PRO: User Databases Block

PRO: User Databases Block #

All features described on this page are part of the Professional Edition.

You can purchase licenses for the Professional Edition on the Portal: https://portal.sqldsc.com.

User Databases Block #

Starting in 1.36, the PRO Edition provides a mechanism to make identical changes across all user databases. This example creates a “ro” schema and a “ReadOnlyRole” in each user database. Then it grant the “ReadOnlyRole” EXEC permission on the schema and adds “ReadOnlyRole” to the db_datareader role in each database.

user_databases {
    resource "schema" "ro" {
        schema = "ro"
        owner = "dbo"
    }
    resource "database_role" "ReadOnlyRole" {
        role = "ReadOnlyRole"
        owner = "dbo"
    }
    resource "schema_permission" "ro-exec" {
        schema = "ro"
        user = "ReadOnlyRole"
        permission = "EXEC"
    }

    resource "database_role_member" "ro-reader" {
        user = "ReadOnlyRole"
        role = "db_datareader"
    }
}

This example creates an ro schema, a ReadOnlyRole, and grants EXEC on the schema to the role in each user database.

This will apply the resource blocks enclosed in the user_databases block to each user database on the server. User databases are defined as any database except master, model, tempdb, msdb, ReportServer, ReportServerTempDB, SSISDB, and distribution.

The list of user databases can be modified using the include and exclude attributes. This example only processes the three databases in the include attribute.

user_databases {
    include = ["db1", "db2", "db3"]
}

And this example processes all databases except SecretPasswordDB

    exclude = ["SecretPasswordDB"]

There can be multiple user_databases clauses in an HCL file.

Database Block #

A database block is basically a user_databases block but for one database.

database "msdb" {
    resource "database_user" "PROD\ReadOnly" {}
    resource "database_role_member" "msdb-ro" {
        user = "PROD\ReadOnly"
        role = "db_datareader"
    }
}

This example adds a domain user to msdb and puts them in the db_datareader role.

Concerns #

When released in version 1.37, this doesn’t pick up databases added during the run. It builds the list of databases at the start. This will be fixed in a future build.
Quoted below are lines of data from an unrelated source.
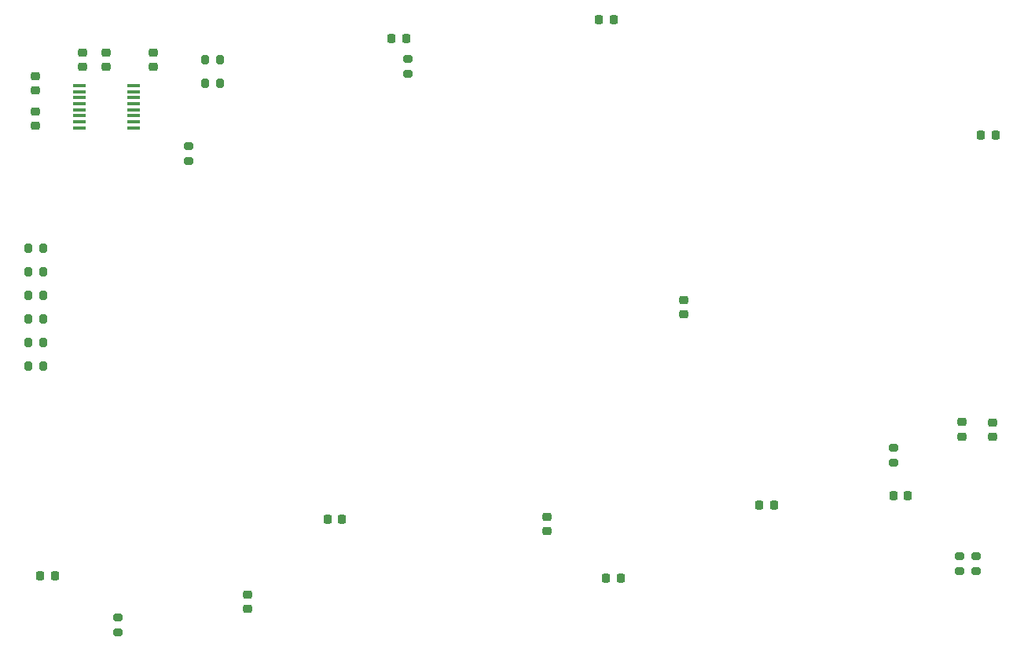
<source format=gtp>
%TF.GenerationSoftware,KiCad,Pcbnew,(6.0.0)*%
%TF.CreationDate,2022-03-15T02:00:18-04:00*%
%TF.ProjectId,R6501Q SBC,52363530-3151-4205-9342-432e6b696361,rev?*%
%TF.SameCoordinates,Original*%
%TF.FileFunction,Paste,Top*%
%TF.FilePolarity,Positive*%
%FSLAX46Y46*%
G04 Gerber Fmt 4.6, Leading zero omitted, Abs format (unit mm)*
G04 Created by KiCad (PCBNEW (6.0.0)) date 2022-03-15 02:00:18*
%MOMM*%
%LPD*%
G01*
G04 APERTURE LIST*
G04 Aperture macros list*
%AMRoundRect*
0 Rectangle with rounded corners*
0 $1 Rounding radius*
0 $2 $3 $4 $5 $6 $7 $8 $9 X,Y pos of 4 corners*
0 Add a 4 corners polygon primitive as box body*
4,1,4,$2,$3,$4,$5,$6,$7,$8,$9,$2,$3,0*
0 Add four circle primitives for the rounded corners*
1,1,$1+$1,$2,$3*
1,1,$1+$1,$4,$5*
1,1,$1+$1,$6,$7*
1,1,$1+$1,$8,$9*
0 Add four rect primitives between the rounded corners*
20,1,$1+$1,$2,$3,$4,$5,0*
20,1,$1+$1,$4,$5,$6,$7,0*
20,1,$1+$1,$6,$7,$8,$9,0*
20,1,$1+$1,$8,$9,$2,$3,0*%
G04 Aperture macros list end*
%ADD10RoundRect,0.225000X-0.250000X0.225000X-0.250000X-0.225000X0.250000X-0.225000X0.250000X0.225000X0*%
%ADD11RoundRect,0.200000X0.200000X0.275000X-0.200000X0.275000X-0.200000X-0.275000X0.200000X-0.275000X0*%
%ADD12RoundRect,0.200000X-0.275000X0.200000X-0.275000X-0.200000X0.275000X-0.200000X0.275000X0.200000X0*%
%ADD13RoundRect,0.225000X0.225000X0.250000X-0.225000X0.250000X-0.225000X-0.250000X0.225000X-0.250000X0*%
%ADD14RoundRect,0.225000X0.250000X-0.225000X0.250000X0.225000X-0.250000X0.225000X-0.250000X-0.225000X0*%
%ADD15RoundRect,0.200000X-0.200000X-0.275000X0.200000X-0.275000X0.200000X0.275000X-0.200000X0.275000X0*%
%ADD16RoundRect,0.200000X0.275000X-0.200000X0.275000X0.200000X-0.275000X0.200000X-0.275000X-0.200000X0*%
%ADD17R,1.475000X0.450000*%
%ADD18RoundRect,0.225000X-0.225000X-0.250000X0.225000X-0.250000X0.225000X0.250000X-0.225000X0.250000X0*%
G04 APERTURE END LIST*
D10*
%TO.C,C11*%
X185674000Y-89903000D03*
X185674000Y-91453000D03*
%TD*%
D11*
%TO.C,R11*%
X83375000Y-76200000D03*
X81725000Y-76200000D03*
%TD*%
%TO.C,R13*%
X83375000Y-81280000D03*
X81725000Y-81280000D03*
%TD*%
D12*
%TO.C,R7*%
X182118000Y-104331000D03*
X182118000Y-105981000D03*
%TD*%
D13*
%TO.C,C18*%
X176530000Y-97790000D03*
X174980000Y-97790000D03*
%TD*%
D11*
%TO.C,R10*%
X83375000Y-71120000D03*
X81725000Y-71120000D03*
%TD*%
D14*
%TO.C,C13*%
X105410000Y-109995000D03*
X105410000Y-108445000D03*
%TD*%
D10*
%TO.C,C6*%
X82550000Y-56375000D03*
X82550000Y-57925000D03*
%TD*%
%TO.C,C8*%
X90170000Y-50025000D03*
X90170000Y-51575000D03*
%TD*%
D13*
%TO.C,C16*%
X145555000Y-106680000D03*
X144005000Y-106680000D03*
%TD*%
D14*
%TO.C,C7*%
X87630000Y-51575000D03*
X87630000Y-50025000D03*
%TD*%
D10*
%TO.C,C4*%
X82550000Y-52565000D03*
X82550000Y-54115000D03*
%TD*%
D15*
%TO.C,R2*%
X100775000Y-53340000D03*
X102425000Y-53340000D03*
%TD*%
D11*
%TO.C,R9*%
X83375000Y-73660000D03*
X81725000Y-73660000D03*
%TD*%
D13*
%TO.C,C2*%
X144793000Y-46482000D03*
X143243000Y-46482000D03*
%TD*%
D12*
%TO.C,R6*%
X91440000Y-110935000D03*
X91440000Y-112585000D03*
%TD*%
D10*
%TO.C,C15*%
X137668000Y-100076000D03*
X137668000Y-101626000D03*
%TD*%
%TO.C,C9*%
X152400000Y-76695000D03*
X152400000Y-78245000D03*
%TD*%
D14*
%TO.C,C5*%
X95250000Y-51575000D03*
X95250000Y-50025000D03*
%TD*%
D13*
%TO.C,C12*%
X84595000Y-106426000D03*
X83045000Y-106426000D03*
%TD*%
%TO.C,C17*%
X162065000Y-98806000D03*
X160515000Y-98806000D03*
%TD*%
%TO.C,C14*%
X115570000Y-100330000D03*
X114020000Y-100330000D03*
%TD*%
D15*
%TO.C,R1*%
X100775000Y-50800000D03*
X102425000Y-50800000D03*
%TD*%
D11*
%TO.C,R14*%
X83375000Y-83820000D03*
X81725000Y-83820000D03*
%TD*%
D12*
%TO.C,R3*%
X122682000Y-50737000D03*
X122682000Y-52387000D03*
%TD*%
D16*
%TO.C,R5*%
X175006000Y-94297000D03*
X175006000Y-92647000D03*
%TD*%
D17*
%TO.C,IC1*%
X87232000Y-53605000D03*
X87232000Y-54255000D03*
X87232000Y-54905000D03*
X87232000Y-55555000D03*
X87232000Y-56205000D03*
X87232000Y-56855000D03*
X87232000Y-57505000D03*
X87232000Y-58155000D03*
X93108000Y-58155000D03*
X93108000Y-57505000D03*
X93108000Y-56855000D03*
X93108000Y-56205000D03*
X93108000Y-55555000D03*
X93108000Y-54905000D03*
X93108000Y-54255000D03*
X93108000Y-53605000D03*
%TD*%
D12*
%TO.C,R4*%
X99060000Y-60135000D03*
X99060000Y-61785000D03*
%TD*%
D18*
%TO.C,C1*%
X120891000Y-48514000D03*
X122441000Y-48514000D03*
%TD*%
D10*
%TO.C,C10*%
X182372000Y-89890000D03*
X182372000Y-91440000D03*
%TD*%
D18*
%TO.C,C3*%
X184391000Y-58928000D03*
X185941000Y-58928000D03*
%TD*%
D11*
%TO.C,R12*%
X83375000Y-78740000D03*
X81725000Y-78740000D03*
%TD*%
D12*
%TO.C,R8*%
X183896000Y-104331000D03*
X183896000Y-105981000D03*
%TD*%
M02*

</source>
Consider a server with 50 databases and a user_databases block with 10 Resource Blocks. That will make at least 500 round trips to the database server to process. Some Resource Blocks need multiple queries. Making the actual change will be a second round trip. Since each Resource Block may or may not mutate the server state, it is very difficult to cache the server state. This can take a noticeable amount of time across slow links.